(Reading text):

════════

Remembering Lois Palken Rudnick, a Biographer Who Never Stopped Exploring
Megan Marshall Honors Her Late Friend
Over the course of a career in life writing, some biographers like to leap through time and space. Stacy Schiff: Vera Nabokov, Antoine de Saint-Exupéry, Benjamin Franklin, Cleopatra. David McCullough: Teddy Roosevelt, Harry Truman, John Adams, the Wright Brothers. Others prefer to dig in. After his noteworthy flirtation with Robert Moses, Robert Caro settled down with Lyndon Johnson for the next 40 years; Leon Edel couldn’t get enough of Henry James. My late friend Lois Palken Rudnick was of the second camp. Her chosen subject: Mabel Dodge Luhan.
Mabel who? Rudnick answered the question many times over—in her 1984 biography Mabel Dodge Luhan: New Woman New Worlds, which tracked the Jazz-Age saloniste from Greenwich Village to New Mexico, where Luhan hosted the likes of D. H. Lawrence, Martha Graham, Georgia O’Keeffe, and Ansel Adams; in an expertly crafted one-book version of Luhan’s four-volume autobiography Intimate Memories; in a history of Luhan’s Taos home, which became Dennis Hopper’s “Mud Palace” in a later incarnation, Utopian Vistas: The Mabel Dodge Luhan House and the American Counterculture; in an anthology of essays co-edited with MaLin Wilson-Powell on Luhan and her coterie, Mabel Dodge Luhan and Company: American Moderns and the West; and finally, in a provocatively titled edition of Luhan’s private diaries—which Rudnick was first to read when the long-sealed archive was opened in 2000—The Suppressed Memoirs of Mabel Dodge Luhan: Sex, Syphilis, and Psychoanalysis in the Making of Modern American Culture.

════════

(Exercise tasks):
**A)** Name every person the remembrance of Lois Palken Rudnick says Mabel Dodge Luhan hosted in New Mexico.
**B)** Write the next part of the remembrance of Lois Palken Rudnick, starting after its final sentence.

(Supplied information):
════════

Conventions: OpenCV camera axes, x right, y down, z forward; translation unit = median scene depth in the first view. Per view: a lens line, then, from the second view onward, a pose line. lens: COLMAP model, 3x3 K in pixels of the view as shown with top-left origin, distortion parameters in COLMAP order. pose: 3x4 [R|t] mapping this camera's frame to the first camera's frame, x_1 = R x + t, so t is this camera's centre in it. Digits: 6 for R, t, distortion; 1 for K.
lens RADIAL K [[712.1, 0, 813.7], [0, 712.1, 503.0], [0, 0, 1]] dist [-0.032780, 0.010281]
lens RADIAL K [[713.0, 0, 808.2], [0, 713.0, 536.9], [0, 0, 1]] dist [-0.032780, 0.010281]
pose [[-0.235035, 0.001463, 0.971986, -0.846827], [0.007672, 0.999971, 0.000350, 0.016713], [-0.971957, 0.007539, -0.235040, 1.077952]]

════════

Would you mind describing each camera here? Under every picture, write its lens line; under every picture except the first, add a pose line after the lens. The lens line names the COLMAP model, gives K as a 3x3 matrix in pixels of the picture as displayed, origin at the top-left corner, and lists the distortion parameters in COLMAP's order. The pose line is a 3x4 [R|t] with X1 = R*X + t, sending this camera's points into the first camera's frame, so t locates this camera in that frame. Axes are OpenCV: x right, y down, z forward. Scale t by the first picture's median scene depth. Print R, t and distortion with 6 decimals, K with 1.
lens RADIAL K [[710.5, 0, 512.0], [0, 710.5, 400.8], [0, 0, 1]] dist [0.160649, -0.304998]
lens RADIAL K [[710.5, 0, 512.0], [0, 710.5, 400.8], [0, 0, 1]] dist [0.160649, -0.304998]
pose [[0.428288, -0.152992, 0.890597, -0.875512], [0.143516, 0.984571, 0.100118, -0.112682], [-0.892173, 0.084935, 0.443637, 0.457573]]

════════

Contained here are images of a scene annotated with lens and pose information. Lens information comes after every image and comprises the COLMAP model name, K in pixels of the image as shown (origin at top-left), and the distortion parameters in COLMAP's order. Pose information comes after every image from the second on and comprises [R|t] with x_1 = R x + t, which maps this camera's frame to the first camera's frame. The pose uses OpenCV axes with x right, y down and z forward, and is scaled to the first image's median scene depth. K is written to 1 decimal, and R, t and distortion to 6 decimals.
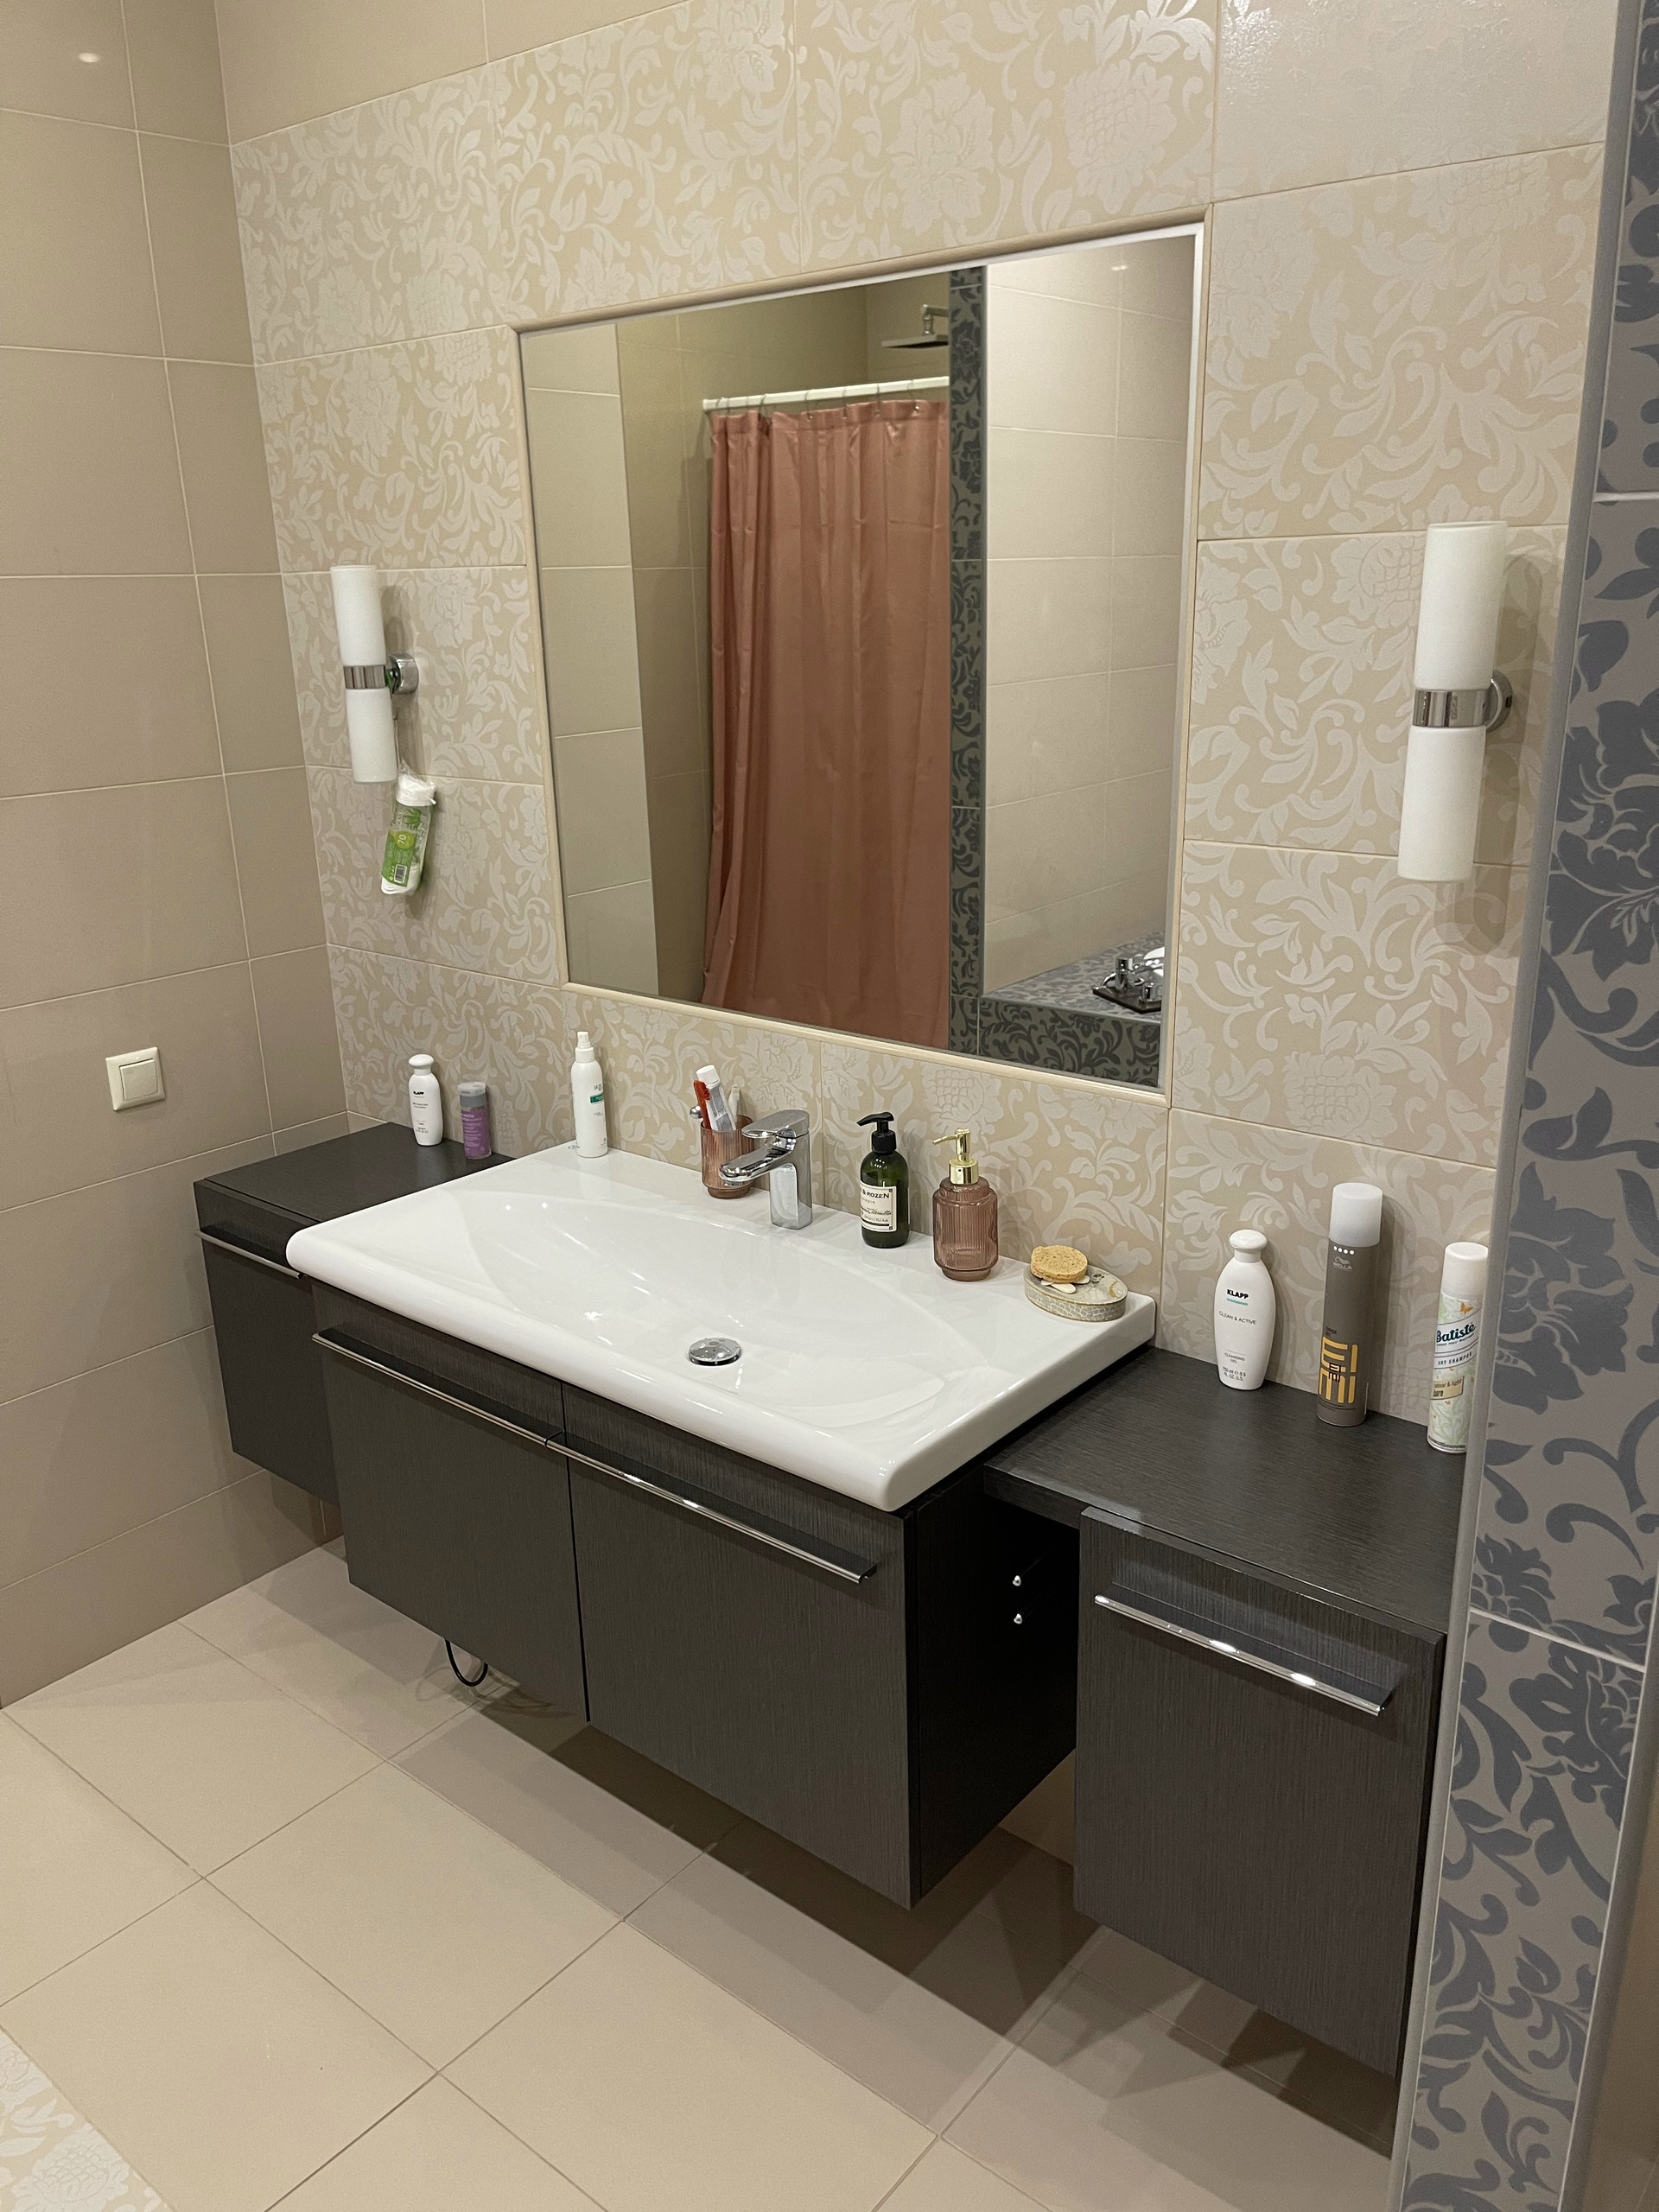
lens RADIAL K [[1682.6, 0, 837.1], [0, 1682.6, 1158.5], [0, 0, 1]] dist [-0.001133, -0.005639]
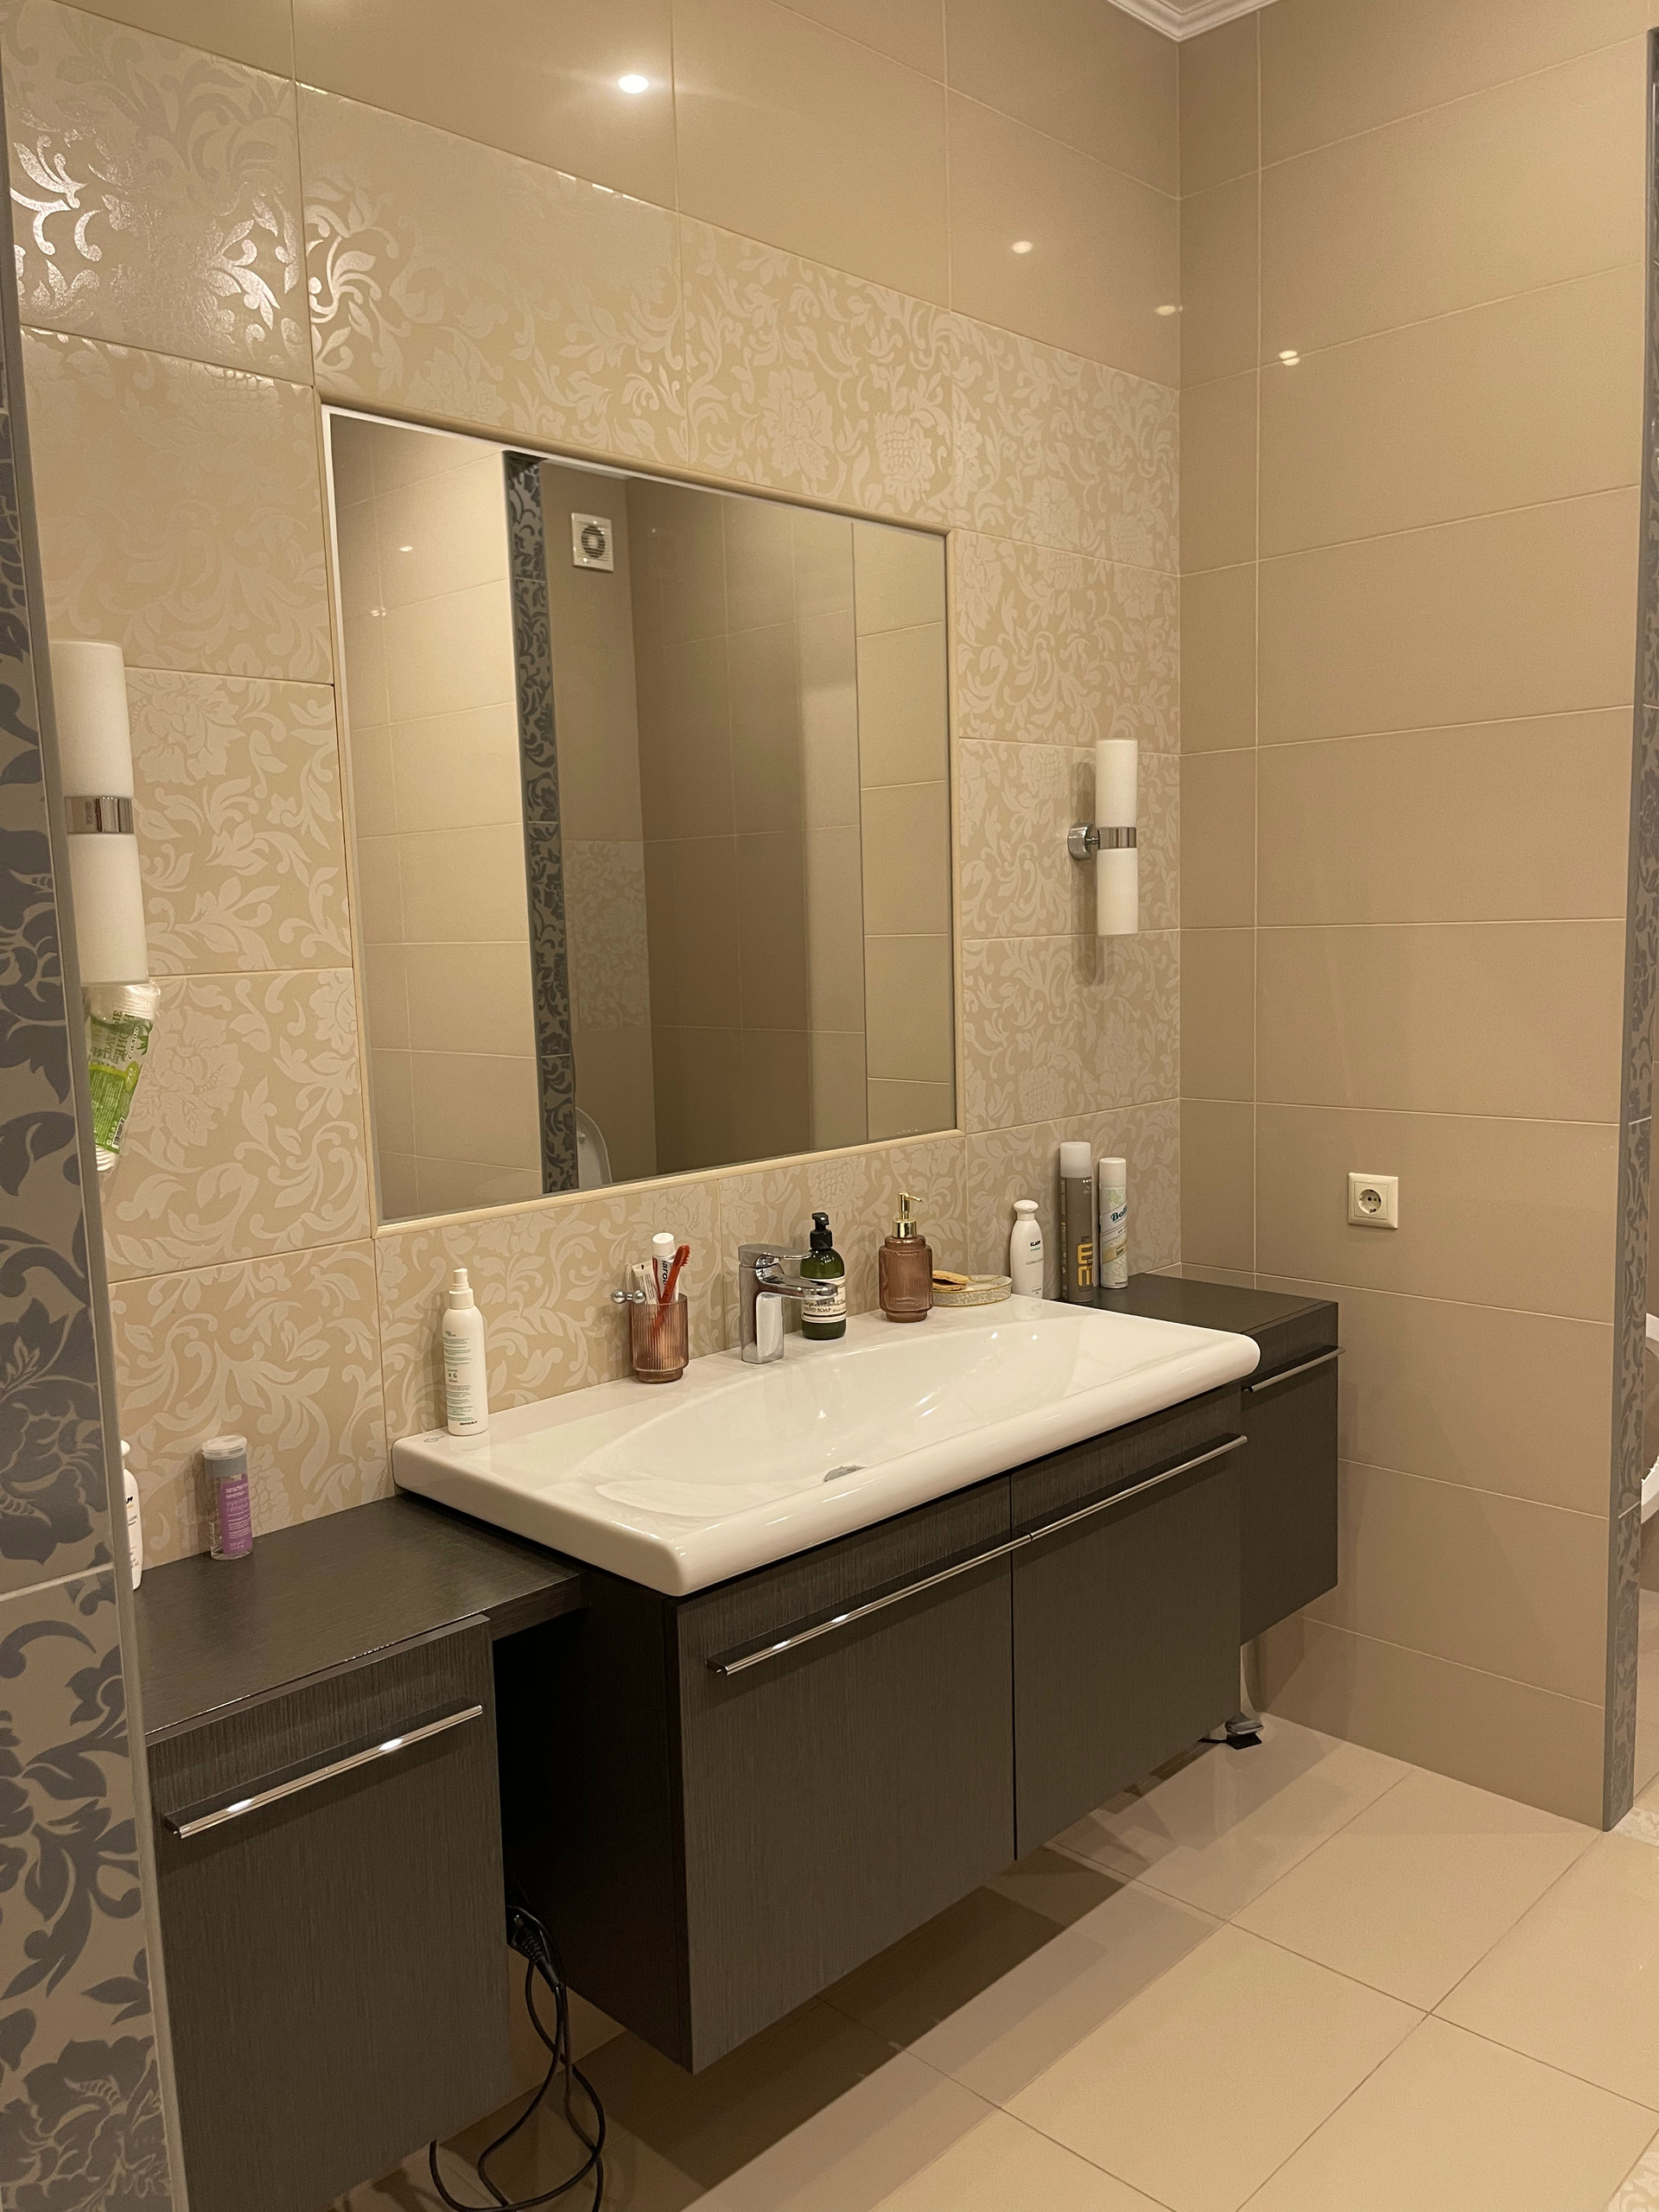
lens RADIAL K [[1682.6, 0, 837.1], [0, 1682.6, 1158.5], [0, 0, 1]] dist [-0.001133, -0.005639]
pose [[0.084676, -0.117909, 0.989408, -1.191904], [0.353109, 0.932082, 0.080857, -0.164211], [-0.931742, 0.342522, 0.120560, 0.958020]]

════════

(Results in order):
**A)** D. H. Lawrence, Martha Graham, Georgia O'Keeffe, and Ansel Adams

**B)**
By the time Rudnick was done, the question no longer applied. Mabel Dodge Luhan’s place amid the cultural ferment of early 20th-century America was secure. She would no more be relegated to muse, maven, or cultural magpie—she was an “artist of life,” capable of inspiring not only the intellectual and aesthetic rebels of her time, but those of later periods of tumult, from the late 1960s and early 70s, when Lois began her research, to now. Rudnick’s work enabled a recent resurgence of interest in Luhan by making easily accessible the biographical details and interior life of the woman whose “spirit” Rachel Cusk evokes in her new novel, Second Place, and by providing the texts on which Frances Wilson relies for her portrait of Luhan in Burning Man: The Trials of D.H. Lawrence.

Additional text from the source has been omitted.